Other Christian records

Some of the earliest records of the resurrection outside the New Testament are found in the writings of Ignatius (50 - 115), Polycarp (69 - 155) Justin Martyr (100 - 165), and Tertullian (160 - 220).

The Letter of Polycarp to the Philippians -- 1:2 - 2:1, 12:2

The Letters of Ignatius...

  • ... to the Ephesians -- 20:1
  • ... to the Magnesians -- 11:1
  • ... to the Trallians -- 9:1-2 (one of the more detailed mentions of the historical events)
  • ... to the Romans -- 6:1
  • ... to the Philadelphians -- 8:2 - 9:2
  • ... to the Smyrnaeans -- 1:1 - 3:3 (another passage with slightly more historical details than the others)

The letter of the Romans to the Corinthians, probably written by Pope Clement I, also speaks of the resurrection at length.

Non-Christian records

The Jewish historian Flavius Josephus is reputed to have written in 93 that Jesus "appeared to [the disciples] alive again the third day; as the divine prophets had foretold". However, this is a highly controversial passage: see Josephus on Jesus for more information.

The historicity of the resurrection

As with all historical events which occurred beyond a few hundred years ago, the issue of historicity[?] is an important aspect of any person's belief in the actual occurrence of the event. In contrast with scientific phenomenon for which reproducibility and falsifiability is important, historical phenomena depend on different criteria, such as uniqueness of occurrence, plausibility of circumstances, and testimony of witnesses.

Some historians have questioned the historicity of the events related by the New Testament. One of the first to do so was Edward Gibbon (1737 - 1794). See The History of the Decline and Fall of the Roman Empire for an extensive quote from that work in which Gibbon wonders why no contemporary historians noticed three hours of darkness in the middle of the Roman Empire. Other historians have explained this darkness as an eclipse local to the Jerusalem area.

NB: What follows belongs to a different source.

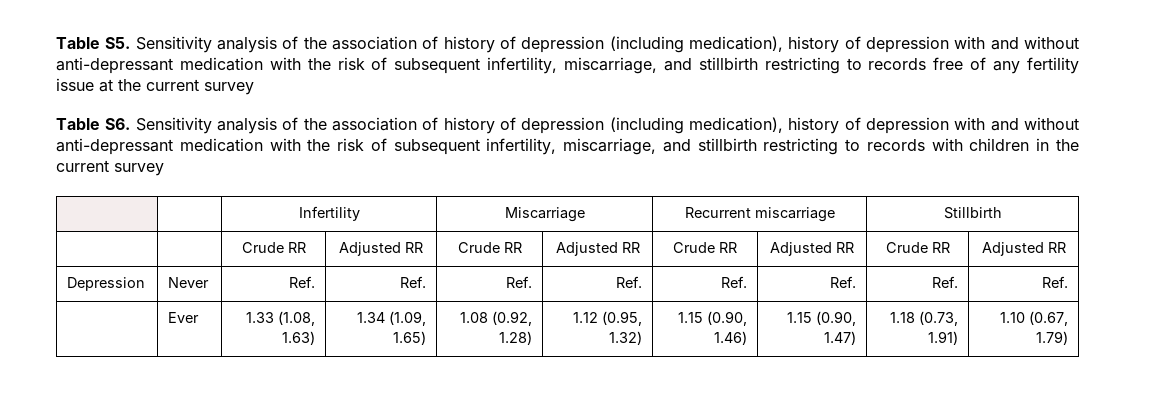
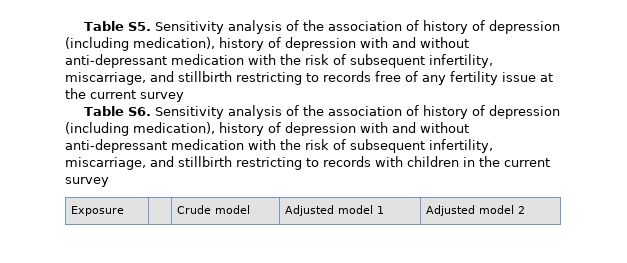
[298,206,360,221] [504,207,585,222] [684,207,835,222] [943,207,1002,219] [241,242,306,253] [339,242,424,256] [457,242,522,253] [555,242,640,256] [673,242,737,253] [770,242,854,256] [885,242,950,253] [981,242,1066,256] [67,277,146,291] [168,277,210,288] [288,276,315,288] [399,276,426,288] [505,276,532,288] [615,276,642,288] [720,276,747,288] [829,276,856,288] [931,276,958,288] [1041,276,1068,288] [168,312,200,323] [245,311,315,326] [281,331,315,345] [356,311,426,326] [392,331,426,345] [459,311,532,326] [498,331,532,345] [572,311,642,326] [608,331,642,345] [677,311,747,326] [713,331,747,345] [786,311,856,326] [823,331,856,345] [889,311,958,326] [927,331,958,345] [999,311,1068,326] [1035,331,1068,345] | | Infertility | Miscarriage | Recurrent miscarriage | Stillbirth // | | Crude RR | Adjusted RR | Crude RR | Adjusted RR | Crude RR | Adjusted RR | Crude RR | Adjusted RR // Depression | Never | Ref. | Ref. | Ref. | Ref. | Ref. | Ref. | Ref. | Ref. // | Ever | 1.33 (1.08, 1.63) | 1.34 (1.09, 1.65) | 1.08 (0.92, 1.28) | 1.12 (0.95, 1.32) | 1.15 (0.90, 1.46) | 1.15 (0.90, 1.47) | 1.18 (0.73, 1.91) | 1.10 (0.67, 1.79) -> [71,206,125,216] [177,205,251,214] [285,205,385,216] [426,205,526,216] Exposure | | Crude model | Adjusted model 1 | Adjusted model 2

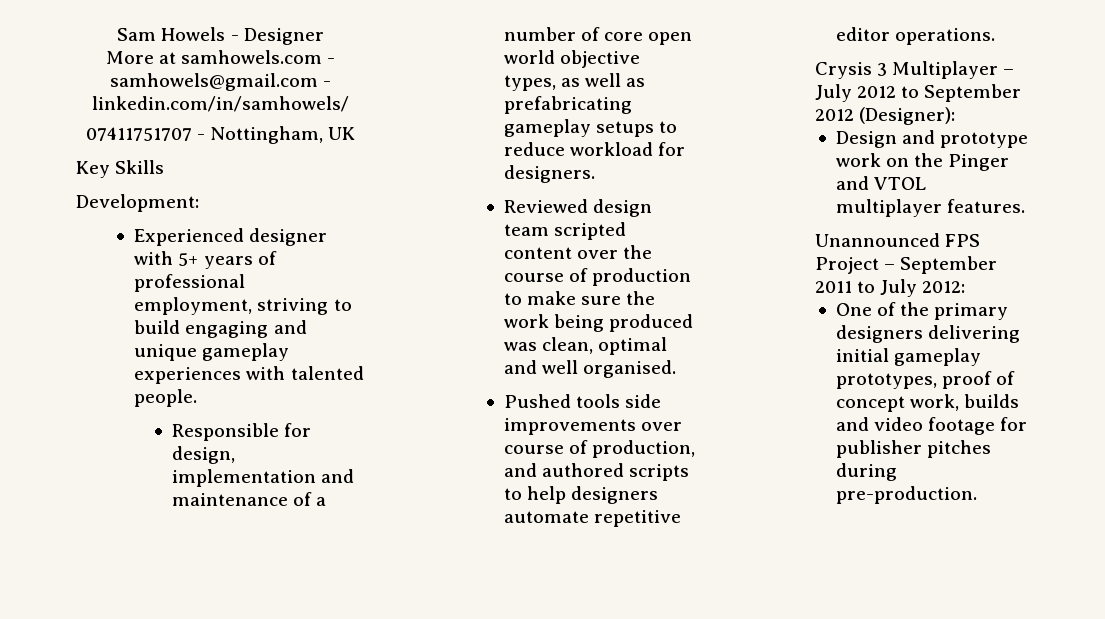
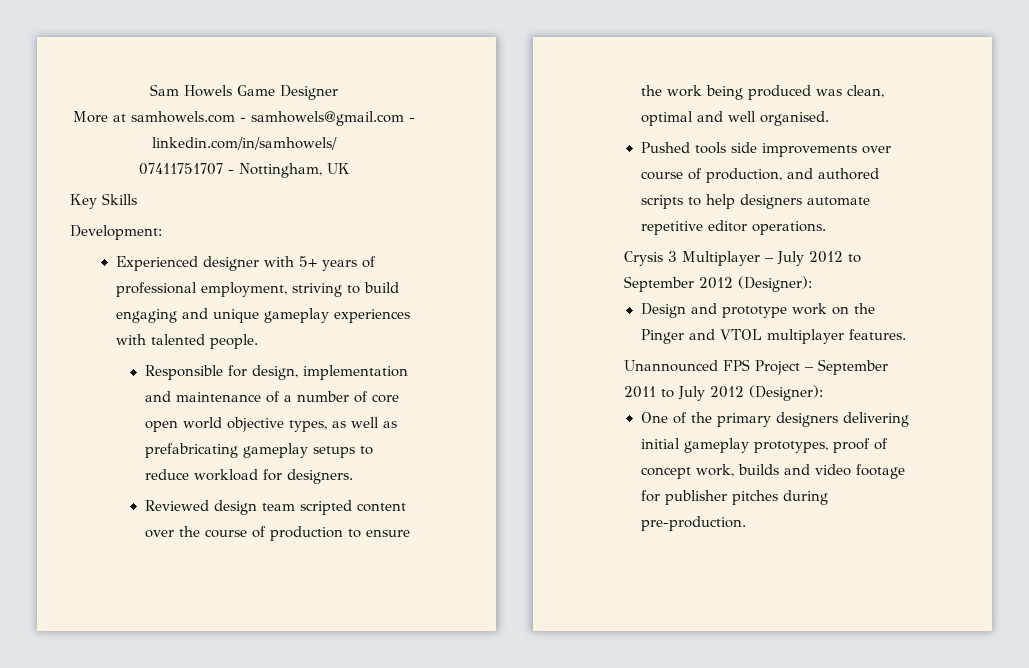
[230,35,239,41] - -> [237,85,275,96] Game
[526,291,622,305] make sure -> [365,529,410,537] ensure
[922,281,966,293] 2012: -> [710,385,824,401] 2012 (Designer):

Comparisons with other Resurrection stories

While the Resurrection of Jesus Christ is one of the foundational beliefs of Christianity, accounts of other resurrections also figure in religion, myth, and fable.

Some Christians hold that the stories are significantly different and any similarities are superficial, and no special significance therefore need be attached to them. Other Christians would observe that while many believers in the various "mystery religions" in the first and second centuries of the Roman Empire freely borrowed from each other, Christianity was not founded by any of these, but by Jews. Paul of Tarsus, who created much of the New Testament, was himself a Jew, a Pharisee until his conversion on the road to Damascus, and had been trained by Gamaliel, one of the leading Jewish theologians of the time. In each town that Paul visited, he preached in the Jewish synagogues before preaching to the Gentiles or non-Jews. Thus, Christians think it unlikely that the resurrection story would be invented or borrowed in order to appeal to Gentiles. Jews point out that the story would have little appeal to Jews, however.